Problem details: Can you retype every record below exactly as written?

Record set:

%%

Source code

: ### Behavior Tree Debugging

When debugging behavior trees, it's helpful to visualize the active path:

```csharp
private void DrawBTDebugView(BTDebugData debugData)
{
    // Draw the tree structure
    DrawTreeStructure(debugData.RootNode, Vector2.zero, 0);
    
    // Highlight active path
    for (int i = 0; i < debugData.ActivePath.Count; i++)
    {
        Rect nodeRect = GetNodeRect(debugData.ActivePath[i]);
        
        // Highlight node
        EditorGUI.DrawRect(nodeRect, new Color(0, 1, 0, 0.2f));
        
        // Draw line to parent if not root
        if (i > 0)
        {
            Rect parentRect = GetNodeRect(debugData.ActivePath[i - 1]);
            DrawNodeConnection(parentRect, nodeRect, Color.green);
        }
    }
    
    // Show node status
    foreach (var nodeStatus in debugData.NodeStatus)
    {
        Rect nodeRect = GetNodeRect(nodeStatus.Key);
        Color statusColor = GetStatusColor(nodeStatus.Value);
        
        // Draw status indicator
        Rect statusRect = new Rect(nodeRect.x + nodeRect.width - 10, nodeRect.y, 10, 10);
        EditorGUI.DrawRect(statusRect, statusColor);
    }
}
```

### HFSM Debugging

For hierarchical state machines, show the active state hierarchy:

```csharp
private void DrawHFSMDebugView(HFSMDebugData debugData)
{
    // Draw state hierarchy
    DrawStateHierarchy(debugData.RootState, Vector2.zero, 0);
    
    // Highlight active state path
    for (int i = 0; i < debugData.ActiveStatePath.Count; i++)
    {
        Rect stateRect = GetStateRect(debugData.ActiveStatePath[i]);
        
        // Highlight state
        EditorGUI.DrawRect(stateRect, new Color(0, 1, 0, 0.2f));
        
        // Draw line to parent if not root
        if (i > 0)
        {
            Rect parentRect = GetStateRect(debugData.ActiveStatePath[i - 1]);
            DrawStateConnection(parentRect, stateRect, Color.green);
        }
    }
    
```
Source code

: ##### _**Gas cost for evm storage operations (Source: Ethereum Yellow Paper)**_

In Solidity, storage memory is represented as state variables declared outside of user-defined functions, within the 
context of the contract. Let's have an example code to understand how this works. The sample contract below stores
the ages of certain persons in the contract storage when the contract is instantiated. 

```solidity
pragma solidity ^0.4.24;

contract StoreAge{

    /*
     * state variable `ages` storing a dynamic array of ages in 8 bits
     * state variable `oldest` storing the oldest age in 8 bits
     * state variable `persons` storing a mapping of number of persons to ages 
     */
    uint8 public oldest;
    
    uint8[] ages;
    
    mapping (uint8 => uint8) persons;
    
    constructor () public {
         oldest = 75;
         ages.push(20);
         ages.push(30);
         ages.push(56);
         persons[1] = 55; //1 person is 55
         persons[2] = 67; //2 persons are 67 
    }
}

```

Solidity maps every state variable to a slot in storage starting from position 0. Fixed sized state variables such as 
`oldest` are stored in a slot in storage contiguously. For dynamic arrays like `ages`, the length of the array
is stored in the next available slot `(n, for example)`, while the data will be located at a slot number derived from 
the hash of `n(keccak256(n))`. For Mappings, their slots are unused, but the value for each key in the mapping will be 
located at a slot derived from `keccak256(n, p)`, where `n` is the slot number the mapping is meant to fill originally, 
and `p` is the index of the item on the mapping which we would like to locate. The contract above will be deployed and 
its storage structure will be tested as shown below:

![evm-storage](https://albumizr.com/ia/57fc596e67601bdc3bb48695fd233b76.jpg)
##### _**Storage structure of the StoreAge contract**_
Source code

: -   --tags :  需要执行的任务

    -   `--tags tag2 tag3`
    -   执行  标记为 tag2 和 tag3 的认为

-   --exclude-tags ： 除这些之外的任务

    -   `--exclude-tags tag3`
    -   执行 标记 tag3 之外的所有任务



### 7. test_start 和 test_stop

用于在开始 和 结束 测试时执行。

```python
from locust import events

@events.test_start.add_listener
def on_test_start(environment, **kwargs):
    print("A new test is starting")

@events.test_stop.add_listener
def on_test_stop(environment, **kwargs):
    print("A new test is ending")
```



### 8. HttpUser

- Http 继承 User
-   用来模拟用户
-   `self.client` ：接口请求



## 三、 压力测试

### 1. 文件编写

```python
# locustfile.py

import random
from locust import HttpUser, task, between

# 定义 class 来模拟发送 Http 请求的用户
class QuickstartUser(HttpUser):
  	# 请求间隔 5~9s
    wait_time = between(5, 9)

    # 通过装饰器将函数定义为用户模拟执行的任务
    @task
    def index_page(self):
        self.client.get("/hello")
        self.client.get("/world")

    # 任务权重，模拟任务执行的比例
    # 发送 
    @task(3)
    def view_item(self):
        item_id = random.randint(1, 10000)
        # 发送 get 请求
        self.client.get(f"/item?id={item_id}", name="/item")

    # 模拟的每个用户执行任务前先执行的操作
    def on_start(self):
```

%%

Solved exercise:
Source code

: ### Behavior Tree Debugging

When debugging behavior trees, it's helpful to visualize the active path:

```csharp
private void DrawBTDebugView(BTDebugData debugData)
{
    // Draw the tree structure
    DrawTreeStructure(debugData.RootNode, Vector2.zero, 0);
    
    // Highlight active path
    for (int i = 0; i < debugData.ActivePath.Count; i++)
    {
        Rect nodeRect = GetNodeRect(debugData.ActivePath[i]);
        
        // Highlight node
        EditorGUI.DrawRect(nodeRect, new Color(0, 1, 0, 0.2f));
        
        // Draw line to parent if not root
        if (i > 0)
        {
            Rect parentRect = GetNodeRect(debugData.ActivePath[i - 1]);
            DrawNodeConnection(parentRect, nodeRect, Color.green);
        }
    }
    
    // Show node status
    foreach (var nodeStatus in debugData.NodeStatus)
    {
        Rect nodeRect = GetNodeRect(nodeStatus.Key);
        Color statusColor = GetStatusColor(nodeStatus.Value);
        
        // Draw status indicator
        Rect statusRect = new Rect(nodeRect.x + nodeRect.width - 10, nodeRect.y, 10, 10);
        EditorGUI.DrawRect(statusRect, statusColor);
    }
}
```

### HFSM Debugging

For hierarchical state machines, show the active state hierarchy:

```csharp
private void DrawHFSMDebugView(HFSMDebugData debugData)
{
    // Draw state hierarchy
    DrawStateHierarchy(debugData.RootState, Vector2.zero, 0);
    
    // Highlight active state path
    for (int i = 0; i < debugData.ActiveStatePath.Count; i++)
    {
        Rect stateRect = GetStateRect(debugData.ActiveStatePath[i]);
        
        // Highlight state
        EditorGUI.DrawRect(stateRect, new Color(0, 1, 0, 0.2f));
        
        // Draw line to parent if not root
        if (i > 0)
        {
            Rect parentRect = GetStateRect(debugData.ActiveStatePath[i - 1]);
            DrawStateConnection(parentRect, stateRect, Color.green);
        }
    }
    
```
Source code

: ##### _**Gas cost for evm storage operations (Source: Ethereum Yellow Paper)**_

In Solidity, storage memory is represented as state variables declared outside of user-defined functions, within the 
context of the contract. Let's have an example code to understand how this works. The sample contract below stores
the ages of certain persons in the contract storage when the contract is instantiated. 

```solidity
pragma solidity ^0.4.24;

contract StoreAge{

    /*
     * state variable `ages` storing a dynamic array of ages in 8 bits
     * state variable `oldest` storing the oldest age in 8 bits
     * state variable `persons` storing a mapping of number of persons to ages 
     */
    uint8 public oldest;
    
    uint8[] ages;
    
    mapping (uint8 => uint8) persons;
    
    constructor () public {
         oldest = 75;
         ages.push(20);
         ages.push(30);
         ages.push(56);
         persons[1] = 55; //1 person is 55
         persons[2] = 67; //2 persons are 67 
    }
}

```

Solidity maps every state variable to a slot in storage starting from position 0. Fixed sized state variables such as 
`oldest` are stored in a slot in storage contiguously. For dynamic arrays like `ages`, the length of the array
is stored in the next available slot `(n, for example)`, while the data will be located at a slot number derived from 
the hash of `n(keccak256(n))`. For Mappings, their slots are unused, but the value for each key in the mapping will be 
located at a slot derived from `keccak256(n, p)`, where `n` is the slot number the mapping is meant to fill originally, 
and `p` is the index of the item on the mapping which we would like to locate. The contract above will be deployed and 
its storage structure will be tested as shown below:

![evm-storage](https://albumizr.com/ia/57fc596e67601bdc3bb48695fd233b76.jpg)
##### _**Storage structure of the StoreAge contract**_
Source code

: -   --tags :  需要执行的任务

    -   `--tags tag2 tag3`
    -   执行  标记为 tag2 和 tag3 的认为

-   --exclude-tags ： 除这些之外的任务

    -   `--exclude-tags tag3`
    -   执行 标记 tag3 之外的所有任务



### 7. test_start 和 test_stop

用于在开始 和 结束 测试时执行。

```python
from locust import events

@events.test_start.add_listener
def on_test_start(environment, **kwargs):
    print("A new test is starting")

@events.test_stop.add_listener
def on_test_stop(environment, **kwargs):
    print("A new test is ending")
```



### 8. HttpUser

- Http 继承 User
-   用来模拟用户
-   `self.client` ：接口请求



## 三、 压力测试

### 1. 文件编写

```python
# locustfile.py

import random
from locust import HttpUser, task, between

# 定义 class 来模拟发送 Http 请求的用户
class QuickstartUser(HttpUser):
  	# 请求间隔 5~9s
    wait_time = between(5, 9)

    # 通过装饰器将函数定义为用户模拟执行的任务
    @task
    def index_page(self):
        self.client.get("/hello")
        self.client.get("/world")

    # 任务权重，模拟任务执行的比例
    # 发送 
    @task(3)
    def view_item(self):
        item_id = random.randint(1, 10000)
        # 发送 get 请求
        self.client.get(f"/item?id={item_id}", name="/item")

    # 模拟的每个用户执行任务前先执行的操作
    def on_start(self):
```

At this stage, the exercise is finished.